In rural areas, far removed from medical facilities found in large cities, the community relies on a fractured healthcare system, such as basic health units (BHUs), village-based rural health centers, and local private clinics, which may be conveniently placed but are rarely safe. While conversations taking place in major cities in Pakistan about healthcare focus on matters such as technology and funding, another crisis is quietly opening: an unregulated practice of surgery, consent violations, and medical negligence. These lapses are not simply an occurrence of an irresponsible practitioner; they are indicative of systemic dysfunction, where ungoverned healthcare practices are afforded the opportunity to expose millions of people to preventable harm.
The Geography of Neglect
Almost 61.63% of Pakistan’s population resides in rural zones; however, only a small number of licensed physicians and surgeons are located there. The World Health Organization prescribes a ratio of 3-4 physicians per 1,000 citizens, but the rural ratio in Pakistan is much closer to 1 physician per 1,000. This deficiency has created a new supply chain of informal practitioners, unlicensed “compounders,” and poorly qualified technicians who perform surgical procedures without proper space or supervision.
In fact, in many villages, the informal practitioner is the only one who is readily accessible. A report by the Punjab Healthcare Commission in 2022 of South Punjab reported widespread unlicensed clinics and staffing shortfalls. Similar trends emerge in rural interior Sindh, such as the reuse of sterilization tools, the use of unqualified assistants for anesthesia, and the lack of pre-procedural written and/or informed consent.
Surgery Without Oversight
The most prevalent procedures performed in small unlicensed clinics are cataract surgeries, cesarean sections, and appendectomies, which are often performed by paramedics or technicians who have been trained informally but are not formally certified.

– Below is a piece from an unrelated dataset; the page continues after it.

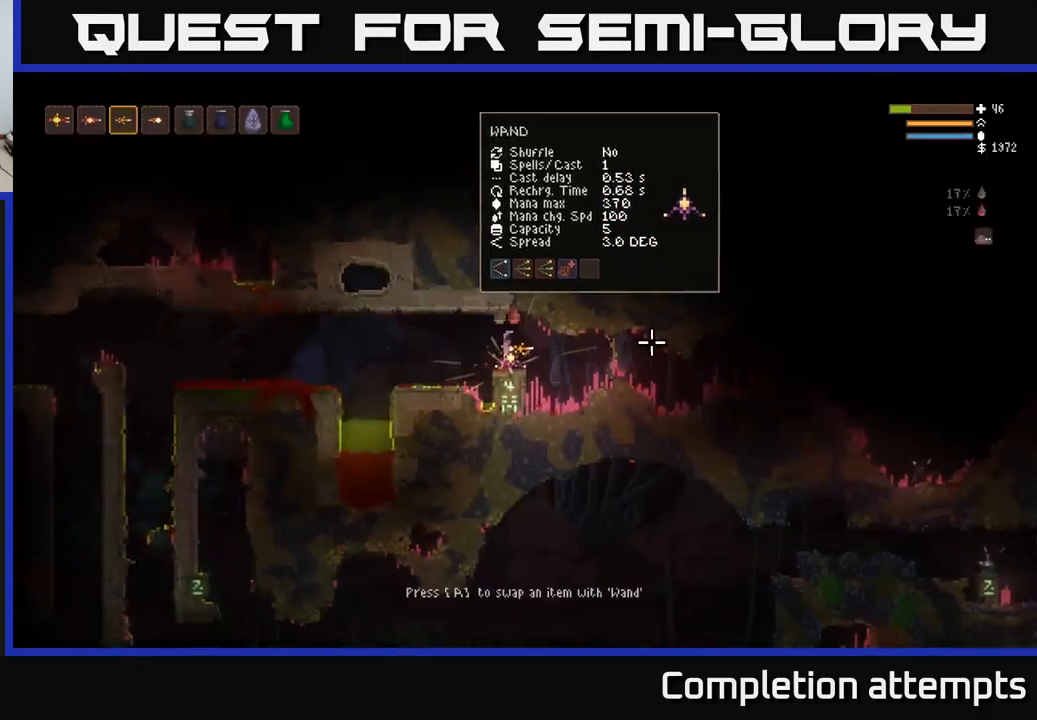
{"buttons": [], "left_stick": "center", "right_stick": "center", "events": [[83, "SELECT", "down"], [217, "SELECT", "up"]]}
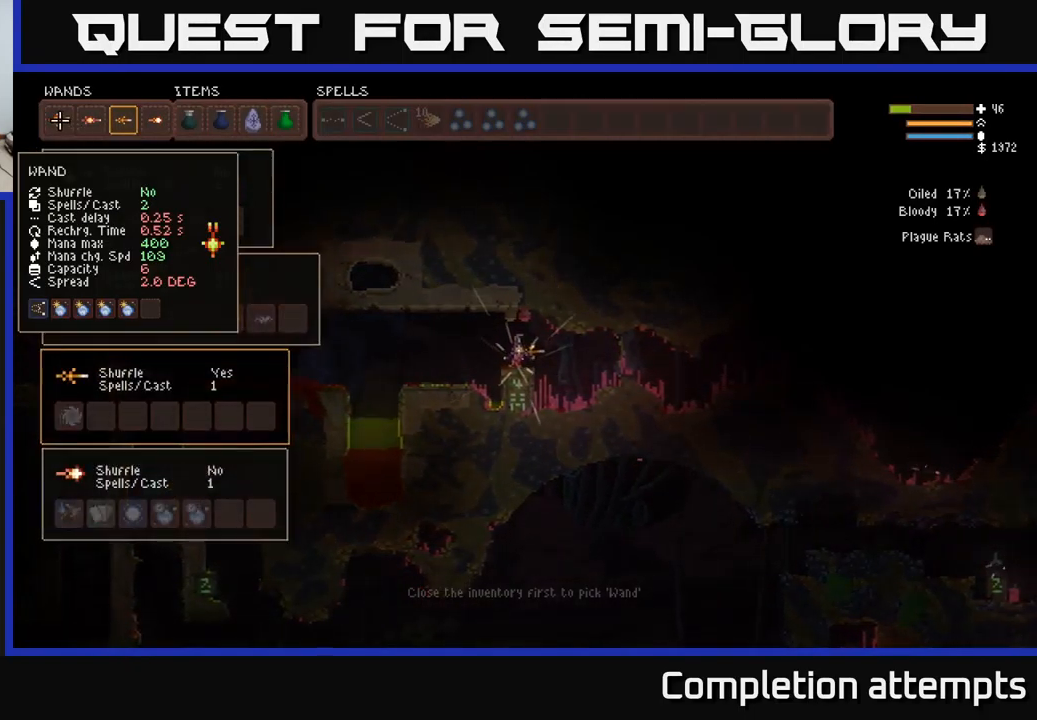
{"buttons": ["DPAD_RIGHT"], "left_stick": "center", "right_stick": "center", "events": [[67, "B", "down"], [150, "B", "up"], [167, "DPAD_RIGHT", "down"], [233, "DPAD_RIGHT", "up"], [333, "DPAD_RIGHT", "down"], [383, "DPAD_RIGHT", "up"], [467, "DPAD_RIGHT", "down"]]}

On the 8th of August 2025, it was reported that a woman died in Bahawalnagar from complications associated with the wrong surgery performed in a private hospital that was later found to be unlicensed. The clinic did not have the most basic resuscitation equipment, and the “doctor” performing the surgery was a dispenser. Similar stories are periodic news items in Khyber Pakhtunkhwa, where “mobile surgical camps” sometimes provide low- or no-cost procedures but do not conduct postoperative follow-up or control for infection.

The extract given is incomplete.